O levantamento revela a queda significativa na esperança dos usuários entre 14 e 29 anos. Enquanto no ano anterior 27% dos entrevistados demonstravam otimismo, esse índice caiu para 18% em 2026. Simultaneamente, um terço dos jovens relatou sentir raiva em relação ao avanço dessas ferramentas.
Mais da metade dos participantes da pesquisa utiliza a IA generativa, tecnologia capaz de criar novos conteúdos como textos e imagens, de maneira frequente. O uso é ainda mais intenso entre os indivíduos mais jovens, com menos de 20% do grupo afirmando que não utiliza esses recursos.
Os jovens utilizam assistentes baseados em modelos de linguagem, como o ChatGPT da OpenAI, para finalidades diversas. As aplicações variam desde a resolução de tarefas escolares e conselhos sobre interações sociais até a tomada de decisões complexas, como a escolha de instituições universitárias.
Apesar da utilidade prática, existe uma preocupação crescente com a erosão da criatividade e do pensamento crítico. Os usuários reconhecem que a IA aumenta a eficiência em atividades cotidianas, mas temem que a dependência dessas ferramentas prejudique a capacidade cognitiva individual.
O impacto no mercado de trabalho é um dos pontos de maior tensão para quem está iniciando a carreira profissional. Quase metade dos jovens já empregados acredita que os riscos da tecnologia superam as vantagens no ambiente de trabalho, um aumento de 11 pontos percentuais em comparação ao ano passado.
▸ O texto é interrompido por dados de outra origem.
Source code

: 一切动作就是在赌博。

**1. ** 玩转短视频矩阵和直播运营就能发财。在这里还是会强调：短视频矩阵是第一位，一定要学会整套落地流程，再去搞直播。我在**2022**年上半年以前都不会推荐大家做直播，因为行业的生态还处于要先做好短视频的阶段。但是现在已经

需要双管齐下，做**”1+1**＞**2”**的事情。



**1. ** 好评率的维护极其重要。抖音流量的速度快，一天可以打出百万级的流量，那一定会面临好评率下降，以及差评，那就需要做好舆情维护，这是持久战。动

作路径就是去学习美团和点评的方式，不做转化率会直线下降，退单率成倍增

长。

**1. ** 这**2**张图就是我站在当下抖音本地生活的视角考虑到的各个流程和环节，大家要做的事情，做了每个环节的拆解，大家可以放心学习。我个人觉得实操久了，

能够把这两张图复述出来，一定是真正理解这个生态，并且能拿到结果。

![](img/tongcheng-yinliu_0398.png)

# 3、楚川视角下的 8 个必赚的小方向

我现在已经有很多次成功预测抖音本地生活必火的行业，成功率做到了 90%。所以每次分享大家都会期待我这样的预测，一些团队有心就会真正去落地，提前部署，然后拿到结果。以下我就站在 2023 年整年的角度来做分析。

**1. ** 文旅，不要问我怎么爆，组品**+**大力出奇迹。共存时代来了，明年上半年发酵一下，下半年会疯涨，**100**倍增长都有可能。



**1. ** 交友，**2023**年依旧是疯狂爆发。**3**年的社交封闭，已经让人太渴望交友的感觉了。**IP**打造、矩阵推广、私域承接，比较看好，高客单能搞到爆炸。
Entre os temores citados por jovens adultos estão a substituição de cargos iniciais por automação e a disseminação de desinformação. A substituição de interações humanas por interfaces sintéticas também é vista como um risco real para a saúde das relações interpessoais.
Alguns profissionais relatam que a IA economiza tempo em tarefas operacionais, mas evitam seu uso na vida privada para preservar habilidades sociais. Há um desejo manifesto de que certas competências e interações permaneçam exclusivamente humanas.
Mesmo diante do ceticismo, a percepção de necessidade técnica permanece forte. Quase metade dos estudantes do ensino médio demonstra consciência de que dominar essas ferramentas será crucial para a competitividade em suas futuras carreiras.
O cenário reflete a visão de jovens que, embora céticos, sentem-se compelidos a aprender a manipular a tecnologia para não ficarem obsoletos. A relação é pautada por uma necessidade pragmática, desprovida do otimismo tecnológico de períodos anteriores.
O pesquisador sênior de educação da Gallup, Zach Hrynowski, destaca que a Geração Z tornou-se progressivamente mais negativa. O ceticismo atual surge de uma base que já não era particularmente positiva no ano anterior, aprofundando a resistência mental.
Casos específicos, como o de estudantes universitários, ilustram a mudança de perspectiva. Alunos que eram otimistas durante o ensino médio agora expressam medo de que seus interesses profissionais sejam substituídos por algoritmos nos próximos anos.
O debate sobre a integração da IA no ambiente escolar continua intenso entre pais, professores e legisladores. A discussão central gira em torno do equilíbrio entre a produtividade oferecida pelos chatbots e a preservação da aprendizagem fundamental.
Por fim, a curiosidade ainda aparece como o sentimento predominante quando os jovens são questionados sobre suas emoções em relação à IA. Isso sugere que, apesar do medo e da raiva, ainda existe um interesse genuíno em entender a evolução da tecnologia.
Essa ambivalência define a relação da nova geração com a inteligência artificial. O domínio técnico torna-se uma estratégia de sobrevivência profissional, enquanto a desconfiança serve como mecanismo de defesa contra a automação da experiência humana.